Here, everyone talks to you. No matter if it’s just a quick “Hello, my friend” or “Mambo!” on the streets, or a full on demand to get on this taxi or in this shop. People to me seem loud, direct, and very… how do I put it? In your face? Maybe.
I’m used to the European way of life, maybe even the Asian as well. And while many things in Africa are so very similar to how they are in Asia, the approach in Asia seems generally a bit gentler. Not as rough, not as demanding.
To me, if a person talks to me in a way that I think is rude, I will just close myself off.

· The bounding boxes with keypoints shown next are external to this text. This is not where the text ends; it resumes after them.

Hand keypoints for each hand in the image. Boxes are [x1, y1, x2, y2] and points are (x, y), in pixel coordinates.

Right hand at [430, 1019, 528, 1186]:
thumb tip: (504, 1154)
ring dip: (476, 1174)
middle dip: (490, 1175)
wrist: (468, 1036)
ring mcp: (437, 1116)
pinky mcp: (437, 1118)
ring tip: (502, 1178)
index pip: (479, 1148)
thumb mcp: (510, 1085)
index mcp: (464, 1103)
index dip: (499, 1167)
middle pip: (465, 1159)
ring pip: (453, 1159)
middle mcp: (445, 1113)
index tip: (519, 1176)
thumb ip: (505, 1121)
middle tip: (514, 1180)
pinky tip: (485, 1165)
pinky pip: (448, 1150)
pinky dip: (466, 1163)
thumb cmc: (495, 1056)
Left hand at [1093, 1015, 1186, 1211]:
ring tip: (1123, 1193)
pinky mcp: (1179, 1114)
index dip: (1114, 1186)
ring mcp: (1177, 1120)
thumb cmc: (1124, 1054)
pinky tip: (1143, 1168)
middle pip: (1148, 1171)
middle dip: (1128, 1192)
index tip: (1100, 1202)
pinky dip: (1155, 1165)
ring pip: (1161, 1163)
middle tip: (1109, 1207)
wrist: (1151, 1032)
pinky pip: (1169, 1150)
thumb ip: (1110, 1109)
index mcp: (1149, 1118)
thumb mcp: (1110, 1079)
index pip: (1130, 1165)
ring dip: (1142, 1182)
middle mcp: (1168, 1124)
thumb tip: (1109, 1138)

I’m starting to learn that a lot of the things I see as rude, aren’t meant that way at all though.
Granted, I’m still having difficulties with shouts of “Mzungu!” (“white person”) because that is just so weird. I don’t want to be singled out because of my skin colour. Locals here have told me time and time again that it’s not a bad thing, but actually a good thing but to me it still feels like reverse racism. I don’t want anyone to be nicer or less nice to me only because of the colour of my skin.
The same goes for bargaining. Of course I don’t want to pay the full tourist price, but I also don’t want to go to the lowest price possible, because let’s face it: if it’s 20 cents more or less, it doesn’t really hurt me at all, but makes a huge difference for the people here.
For now I have found a way to bargain which I’m really comfortable with. I usually try to cut the price in half (which is generally recommended, also by locals) but before I start bargaining, I try to calculate and make up my mind about which price I’d be willing to pay. What price would be ok for me? This way I might not get the best bargaining deals, but I feel more comfortable and at ease with this.

Talks to local people have taught me about a usual income per month and year. It’s not a lot. And prices can be quite high. Supermarkets offer some western products – but don’t be fooled, they charge western prices as well. Sometimes even double (cereal, for example, is crazily expensive!).

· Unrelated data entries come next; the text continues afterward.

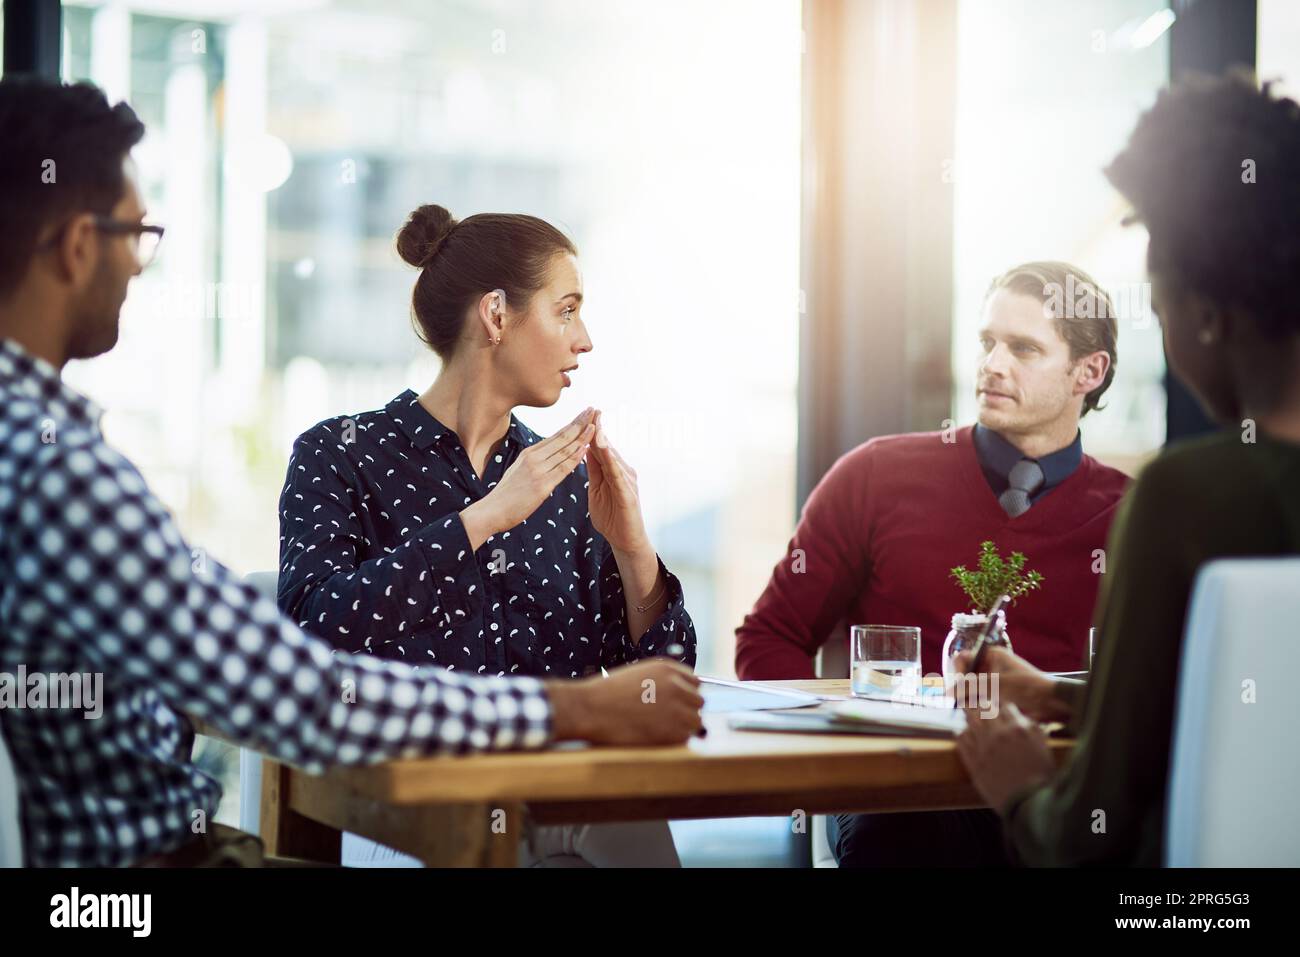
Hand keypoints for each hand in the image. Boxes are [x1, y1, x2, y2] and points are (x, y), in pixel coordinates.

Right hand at [461, 408, 594, 548]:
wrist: (492, 511)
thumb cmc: (506, 495)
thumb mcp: (518, 471)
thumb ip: (534, 463)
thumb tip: (545, 457)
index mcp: (529, 454)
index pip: (556, 436)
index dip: (572, 424)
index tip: (584, 414)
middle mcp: (534, 458)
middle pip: (562, 437)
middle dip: (580, 422)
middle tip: (593, 409)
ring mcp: (538, 470)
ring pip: (565, 450)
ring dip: (582, 437)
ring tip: (595, 424)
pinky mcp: (542, 485)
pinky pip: (563, 468)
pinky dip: (575, 457)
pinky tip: (586, 448)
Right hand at [547, 659, 704, 745]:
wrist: (590, 708)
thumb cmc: (608, 693)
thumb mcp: (639, 674)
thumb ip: (663, 681)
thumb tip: (680, 696)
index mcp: (668, 668)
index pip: (694, 682)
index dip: (685, 694)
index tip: (675, 704)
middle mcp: (677, 685)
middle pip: (698, 701)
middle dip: (686, 710)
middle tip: (666, 719)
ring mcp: (678, 708)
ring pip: (696, 721)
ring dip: (682, 726)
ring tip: (659, 729)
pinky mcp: (673, 731)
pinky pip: (685, 737)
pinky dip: (673, 740)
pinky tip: (653, 736)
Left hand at [585, 410, 650, 554]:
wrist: (625, 540)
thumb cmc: (611, 516)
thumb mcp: (597, 489)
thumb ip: (594, 471)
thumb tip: (584, 450)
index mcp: (613, 471)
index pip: (601, 447)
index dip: (592, 431)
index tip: (583, 414)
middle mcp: (623, 472)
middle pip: (608, 448)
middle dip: (599, 430)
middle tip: (591, 410)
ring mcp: (627, 482)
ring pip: (613, 458)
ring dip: (604, 442)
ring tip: (596, 426)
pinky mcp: (628, 495)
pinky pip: (618, 476)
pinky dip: (611, 462)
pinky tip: (604, 453)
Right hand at [954, 645, 1071, 723]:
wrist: (1051, 703)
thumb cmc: (1025, 688)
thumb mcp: (995, 685)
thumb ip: (970, 686)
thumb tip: (949, 692)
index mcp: (991, 655)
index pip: (964, 658)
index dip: (957, 671)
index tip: (956, 687)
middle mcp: (991, 665)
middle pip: (966, 674)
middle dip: (962, 687)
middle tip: (961, 701)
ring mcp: (994, 680)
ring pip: (972, 688)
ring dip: (969, 698)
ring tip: (972, 708)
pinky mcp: (998, 695)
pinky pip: (980, 698)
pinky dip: (977, 705)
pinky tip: (980, 712)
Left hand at [955, 700, 1056, 813]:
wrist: (1030, 804)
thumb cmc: (1042, 778)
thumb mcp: (1044, 748)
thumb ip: (1034, 730)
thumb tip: (1025, 719)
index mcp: (1019, 729)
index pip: (1005, 706)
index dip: (1002, 707)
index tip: (998, 708)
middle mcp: (999, 734)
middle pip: (984, 708)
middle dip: (983, 706)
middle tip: (979, 705)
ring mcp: (983, 748)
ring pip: (969, 721)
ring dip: (969, 716)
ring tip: (967, 713)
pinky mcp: (973, 763)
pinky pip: (961, 741)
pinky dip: (961, 735)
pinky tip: (962, 734)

Another really good question I’ve been asked (and keep asking myself now) was “Would you be able to live here for the rest of your life?”
I’d have to say no. I might be just a tad too European for this. I’d miss my clean city, the courteous, if not distant and rude people. I’d miss being able to go out by myself without being scared that I’d get harassed or robbed. I’d miss not having an elbow rammed into my back when boarding a bus. I’d miss the food (CHEESE!), the smell, the weather. I’d miss a lot. For now I’m happy, and I could imagine living here for even longer than I’m here for now, but for the rest of my life? I don’t think so.

We will continue having heated discussions and while I’m not closer to truly understanding their reasoning, I’m trying my best to adapt. It’s going well so far. I feel more at ease and so very blessed that I’m surrounded by local people who are more than willing to answer every possible question I have.

Every few days we throw some highly philosophical questions in the mix as well (“What makes you happy and how is it connected with your travels here?”). I enjoy these conversations so much. They make me so happy. I’m so content and my heart feels so full that I have to put down my cup of chai, calm my shaking hands and take a deep breath, before launching into the next discussion again.